-- Source extract --

____________

Take the 2-minute tour ×
Computational Science Stack Exchange is a question and answer site for scientists using computers to solve scientific problems. It's 100% free, no registration required.

It is stated in http://users.eecs.northwestern.edu/~yingwu/teaching/EECS510/Reading/Williams_NIPS01.pdf

that the PCA mapping from $h$-dimensional data to low $k$-dimensional space minimizes $$\sum_{i,~j} d_{ij}^2-g_{ij}^2,$$ subject to orthonormality of direction vectors. Distances $d_{ij}$ and $g_{ij}$ correspond to distances between items $i,j$ in a high and low-dimensional space, respectively. Can it be shown that PCA also minimizes $$\sum_{i,~j} (d_{ij}-g_{ij})^2,$$subject to orthonormality of direction vectors?

share|improve this question
    
This is my favorite application of principal components (SVD). My hunch is the criteria are so different that optimizing one generally cannot also optimize the other, and that an example with just a few data points should suffice to show it. –  hardmath Dec 15 '12 at 15:37
    
@hardmath I agree; I found numerous papers (and two books) claiming the second criterion is optimized by PCA. Others claim it's the first. Please form your answer, possibly with derivation. –  usero Dec 15 '12 at 20:27

1 Answer 1

up vote 1 down vote accepted

Consider, in some "high dimensional" Euclidean space $\mathbb{R}^n$, a set $\mathscr{S}$ of points and all the unordered distinct pairs (edges) $\mathscr{E}$ drawn from that set. Denote the usual Euclidean distance for each pair $e \in \mathscr{E}$ by $d_e$.

We ask about orthogonally projecting $\mathscr{S}$ onto a lower dimensional subspace, say of dimension $k$, so that the (reduced) distances $\delta_e$ between projected pairs $\pi(e)$ collectively best approximate the original distances $d_e$.

Two optimality criteria are described in this question, the first being minimization of:

$$ (1) \; \sum_{e \in \mathscr{E}} d_e^2 - \delta_e^2 $$

and the second being a least squares formulation, minimizing:

$$ (2) \; \sum_{e \in \mathscr{E}} (d_e - \delta_e)^2 $$

The question posed is whether a solution optimal for the first criterion is necessarily optimal in the second sense. We propose a simple example showing this is not the case, taking the 3-4-5 right triangle in the plane and orthogonally projecting it onto a line.

Since rigid motions (translation, rotation, reflection) preserve distances, a simple setup suffices. Letting $\mathscr{S} = \{ (0,0),(3,0),(0,4) \}$, we ask what (counterclockwise) rotations by angle $\theta$ (about the origin) yield the respective minimums of (1) and (2) if rotated points are orthogonally projected onto the $x$-axis. Notice that $\pi(0,0) = 0$ regardless of the angle chosen, but $\pi(3,0) = 3\cos(\theta)$ and $\pi(0,4) = -4\sin(\theta)$.

____________

-- Data shown --

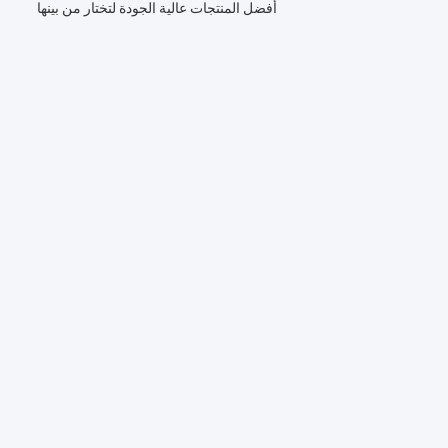
أفضل المنتجات عالية الجودة لتختار من بينها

____________

-- Instructions --
**A.** In the PCA distance thread, why does the accepted answer say that a simple setup of the 3-4-5 triangle is enough?
**B.** Carry the PCA distance thread's accepted answer forward, starting after its last sentence.

-- Exercise results --
**A.** Rigid motions (translation, rotation and reflection) preserve distances. So the triangle can be placed at the convenient points (0,0), (3,0) and (0,4) without changing any of the distances involved.

**B.**
As a general observation (1) adds certain constants for the original distances $d_e^2$ and subtracts a sum of projected distances squared $\delta_e^2$ depending on the choice of projection. Thus minimizing (1) amounts to maximizing the latter sum. Because the projected distances are bounded above by the original distances (as alluded to earlier), maximizing the sum of squares of projected distances tends to produce reasonable approximations.

While a general method exists for solving (1) based on the "principal components" (eigenvectors) of a symmetric matrix (and we can circle back to that approach), let's first write out the subtracted part of (1) as a function of angle $\theta$ and perform its necessary maximization:

$$ f(\theta) = \sum \delta_e^2 = 9\cos^2(\theta) + 16\sin^2(\theta) + (3\cos(\theta) + 4\sin(\theta))^2 $$

Simplifying with familiar trigonometric identities reveals that the function has period $\pi$ (rather than $2\pi$):

$$ f(\theta) = 25 -7\cos(2\theta) +12\sin(2\theta) = 25 +\sqrt{193}\sin(2\theta -\alpha) $$

where $\alpha = \tan^{-1}(\frac{7}{12}) \approx 0.52807445$.

By inspection this function $f(\theta)$ has a maximum value $25 +\sqrt{193}$. The location of this (global) maximum (unique within a period $\pi$) is thus:

$$ 2\theta_1 - \alpha = \frac{\pi}{2} $$

$$ \theta_1 = \frac{\pi}{4} + \frac{\alpha}{2} \approx 1.04943539 $$

Thus an exact minimum of (1) (resp. maximum of $f(\theta)$) is known, so we next turn to its relationship with the minimization of (2).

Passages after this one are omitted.